Ночь и вся жизнь - Григорий Глазов
Шрифт:
Интервал:
Закладка:
Соседи долго присматривались к Байцарам, остро хотелось знать о них все, знать, как там, откуда они явились, что такое эта их «заграница» и что такое немцы.
Боязливо, как бы оглядываясь, Ганка и Юзеф рассказывали об ужасах войны, о страданиях, обрушившихся на людей, о глухой жестокости немцев. Рассказы эти вызывали у одних недоумение, у других — тягостное предчувствие беды, а кое-кто просто не понимал, как такое может происходить на виду у всех и почему не дать этим немцам по морде. После таких рассказов Ганка и Юзеф выглядели еще загадочнее, а тот мир, из которого они пришли, — непостижимее…
Четырнадцатилетний Сережка однажды спросил:
— Папа, а они не шпионы?
— Кто? — не понял Гурилев.
— Ну эти, наши новые соседи из Польши? Они похожи на шпионов.
— Они не шпионы, Сергей, — серьезно ответил Гурилев. — Они работают на швейной фабрике.
— Ну и что? — удивился сын. — А кто они?
— Просто люди. Несчастные люди, бежавшие от войны.
— А почему они бежали? Испугались немцев или войны?
— Что-то вынудило их покинуть свой дом, — подыскал ответ Гурилев. — Ты думаешь, это легко и просто? Познакомься с ними поближе, поговори. Они тебе лучше объяснят, чем я.
— Я не понимаю по-ихнему.
— Захочешь — поймешь, — сказал Гурилев сыну.
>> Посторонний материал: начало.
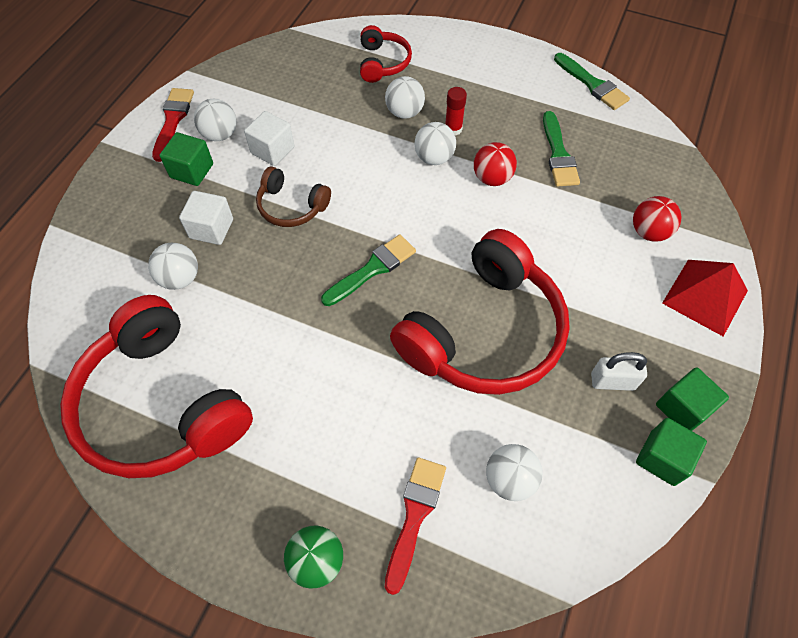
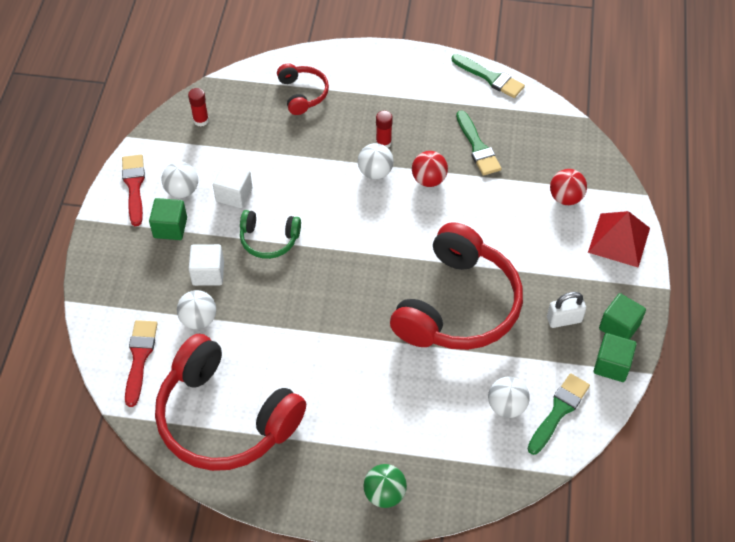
camera: 15 degrees left, 5 degrees down
(268, 69) = (201, 120): none -> red glue stick
(291, 206) = (269, 239): brown headphones -> green headphones
(372, 269) = (354, 276): green brush -> green brush (559, 411)
(404, 112) = (337, 137): white ball -> none
(414, 516) = (445, 447): red brush -> red brush (139, 358)

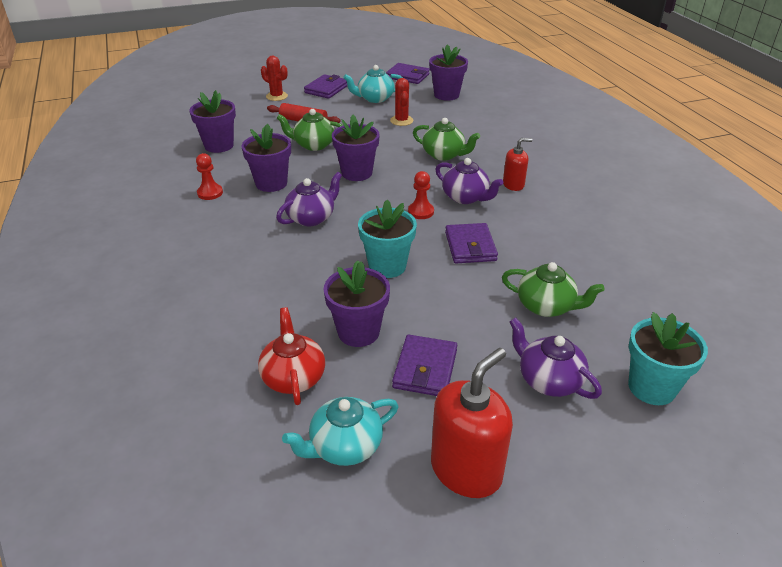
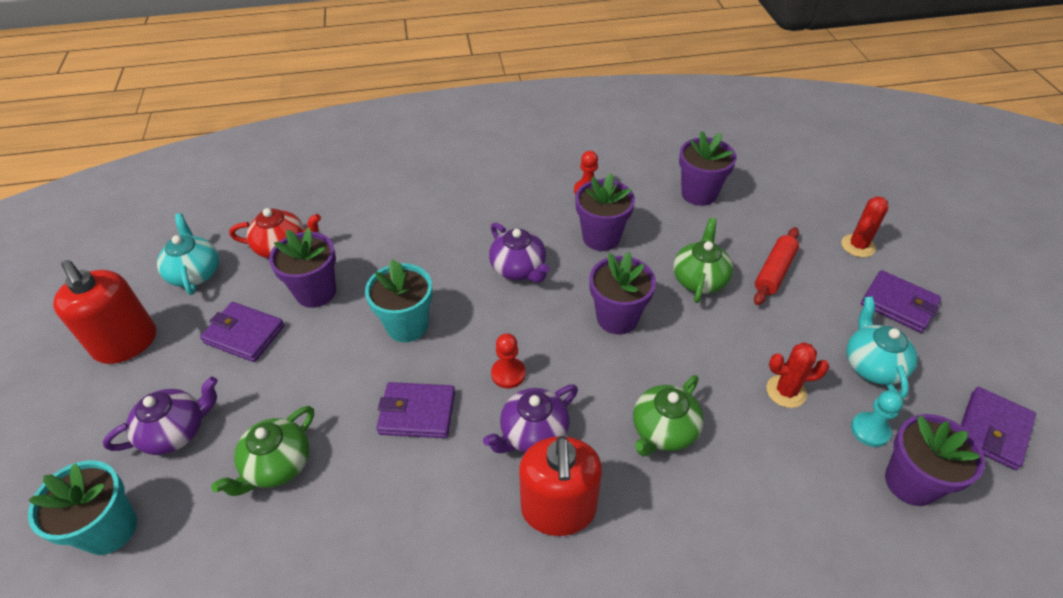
camera: 100 degrees right, 10 degrees up
(419, 102) = (870, 430): none -> turquoise pawn
(513, 185) = (558, 509): red soap dispenser -> red soap dispenser, size x1.77

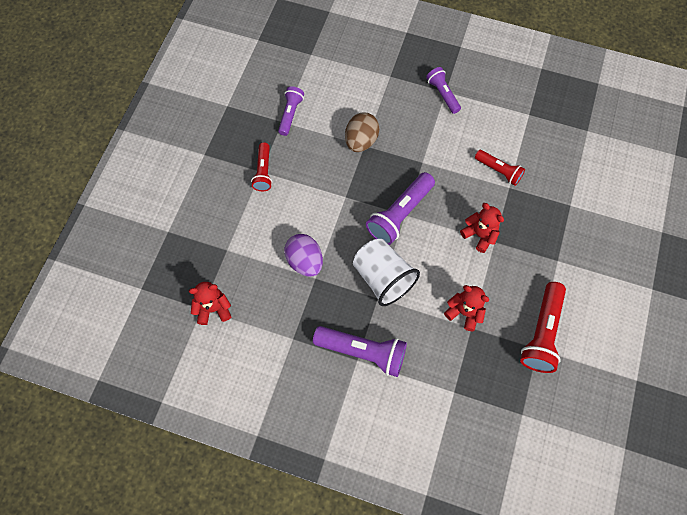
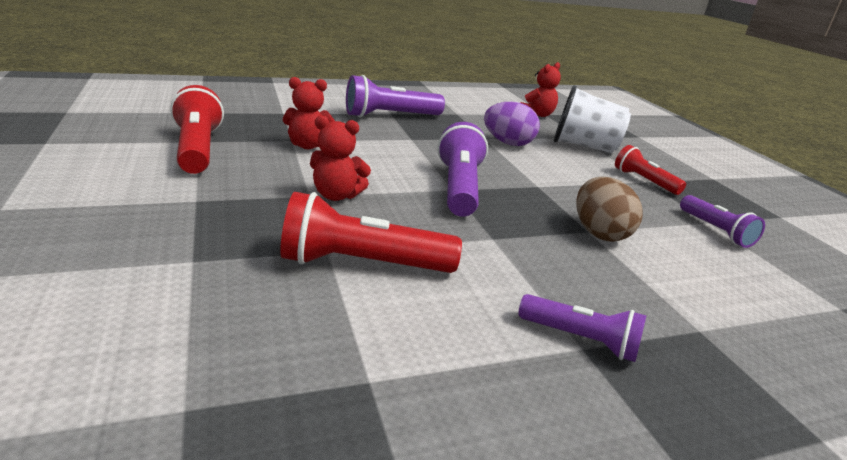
camera: 140 degrees right, 40 degrees down
(383, 278) = (421, 148): white cup -> white cup (584, 146)
(498, 171) = (362, 264): red flashlight -> red flashlight, size x1.63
Пока Байцары обзаводились скарбом, Ганка, случалось, заходила к жене Гурилева попросить сковороду или кастрюли, а то и корыто для стирки, при этом, застенчиво краснея, долго объясняла, почему ей так необходимо то или иное.
С Юзефом Гурилев по вечерам иногда пил чай с вишневым вареньем. Вишня была без косточек, Юзеф хвалил, и теща Гурилева, сварившая это варенье, начинала ворчать, что оно могло быть еще лучше, но ей попался не тот сорт вишни. Она тут же уходила и приносила банку со сливовым или айвовым джемом собственного изготовления и заставляла Юзефа все пробовать.
— Старики разборчивы, — сказал Юзеф, когда Анна Степановна вышла в очередной раз. — Любят проявлять свой характер.
— Может, проявление характера — это проявление их желания жить, — ответил Гурилев.
— Мои старики уже ничего не проявят, — вздохнул Юзеф. Он видел, что Гурилев деликатно молчит, но понимал, что у Гурилева много вопросов к нему. И начинал рассказывать, сперва вяло и общими словами, но постепенно все подробней и точней, сам уже испытывая потребность в собеседнике: хотелось, чтоб кто-то услышал и понял, одному нести в себе тяжесть пережитого невмоготу, а надо начинать новую жизнь, создавать кров, обретать привычки и правила нового, незнакомого прежде уклада.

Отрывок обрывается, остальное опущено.